Police Must Have a Warrant to Search Your Cellphone

COMMENTARY Courts

Police Must Have a Warrant to Search Your Cellphone

Jun 25, 2014 1 min read
COMMENTARY BY

Former Legal Fellow and Appellate Advocacy Program Manager

Elizabeth Slattery researches and writes on the rule of law, separation of powers, civil rights, and other constitutional issues.

Today the U.S. Supreme Court held that the Fourth Amendment requires police to obtain a warrant before searching the digital contents of cell phones taken from people who have been arrested.

The Fourth Amendment protects the right of the people against unreasonable searches and seizures. The Constitution generally requires police to obtain a warrant from a neutral magistrate supported by probable cause describing with particularity what they want to search. There are exceptions to this requirement, but the Court declined to broaden the search-incident-to-arrest exception today. Under this exception, officers may conduct warrantless searches of an arrestee to protect the officer from harm and to preserve evidence. These limited searches extend only to the arrestee’s body (e.g., his pockets) and the area within his immediate reach, including containers.

As the Court recognized, “searches” today look quite different from the ones conducted when the Fourth Amendment was adopted. Starting from the premise that cell phones have become “such a pervasive and insistent part of daily life that the proverbial visitor from Mars might conclude they were an important feature of human anatomy,” the Court concluded that the search-incident-to-arrest exception does not apply to cell phone searches. Lumping together the search of an arrestee’s pocket’s with a search of his cell phone, the Court reasoned, “is like saying that a ride on horseback is materially indistinguishable from a flight to the moon.”

The Court acknowledged that there may be some circumstances when the warrantless search of a cell phone is justified under another of the established exceptions to the warrant requirement.
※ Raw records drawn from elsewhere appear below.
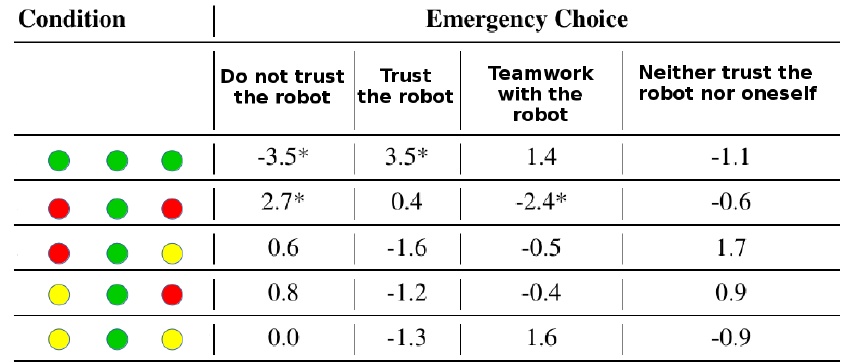
Figure 5: The adjusted standardised residuals of the Crosstabulation between the choices made by the participants in the emergency sce- nario and the different conditions presented to the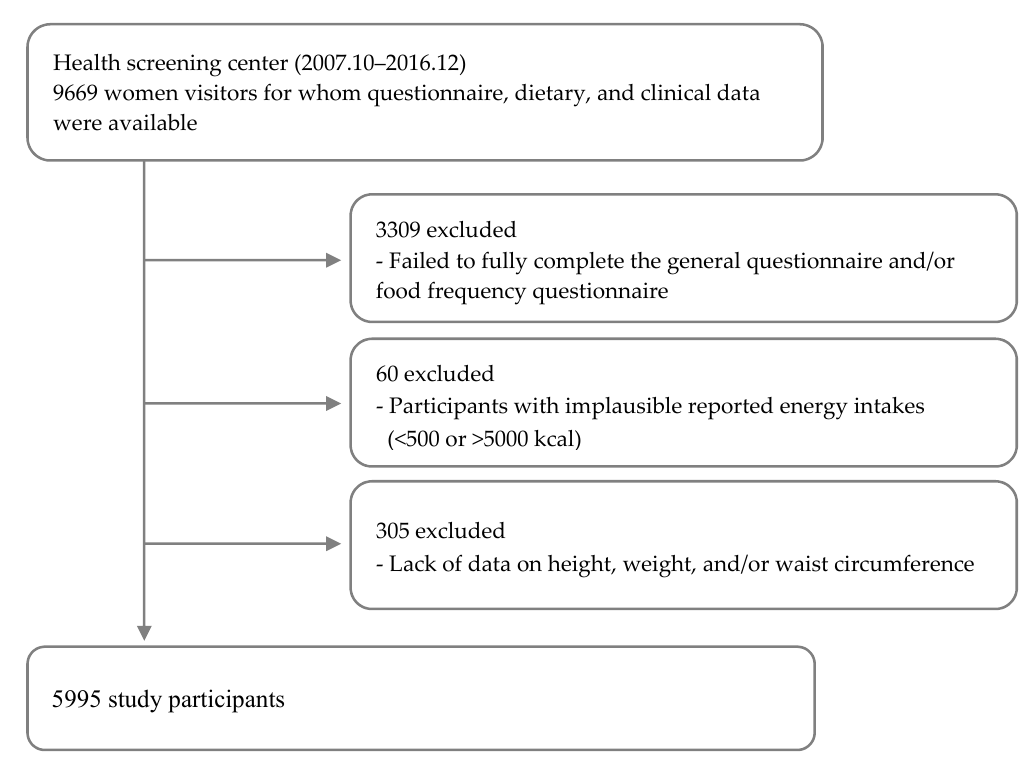
Figure 1. Flow chart of study selection process.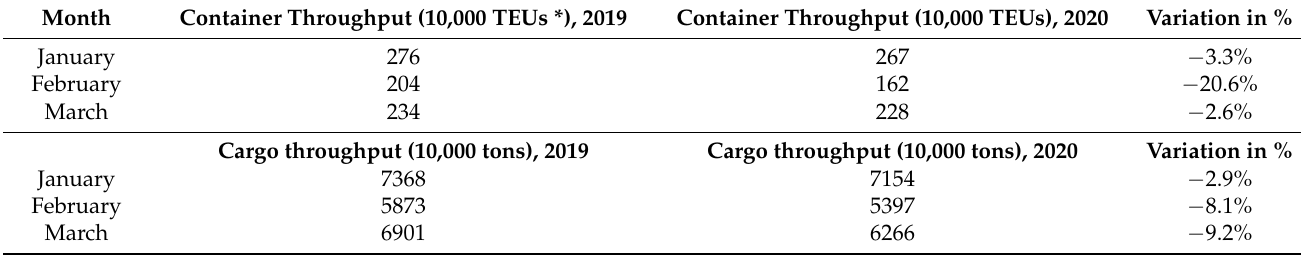
Table 4. Statistics of the container throughput and cargo throughput of Ningbo Zhoushan Port Co., Ltd. (Ningbo, China) from January to March 2020 and compared with those from January to March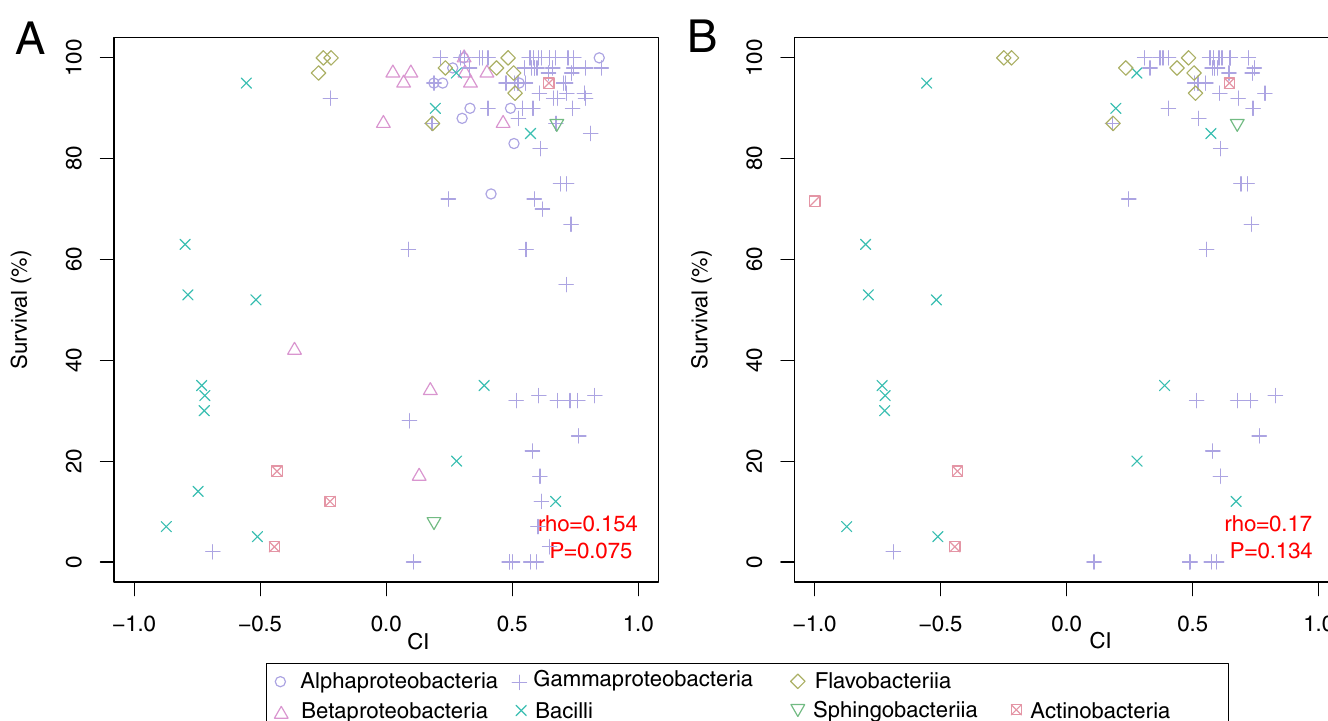
Fig 5. Correlation between survival and chemotaxis. (A) Testing for the correlation between survival and chemotaxis data we found a weak trend (Spearman’s rho = 0.154, P = 0.075) for bacteria resulting in higher survival rates to also have higher chemotaxis indices, compared to strains that do not support growth or are pathogenic. (B) Similar correlation tests for those bacterial strains isolated from beetles where again, no strong signal was observed (Spearman’s rho = 0.17, P = 0.134).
But given the privacy interests at stake, the Court was unwilling to allow police unfettered access to cell phones. Indeed, searching a cell phone is more like finding a key in a suspect’s pocket and using it to search his home, an action that clearly requires a warrant.

In concluding, the Court noted:

“The fact that technology now allows an individual to carry such information in his hand does not make the information any less worthy of the protection for which the Founders fought. Our answer to the question of what police must do before searching a cell phone seized incident to an arrest is accordingly simple—get a warrant.”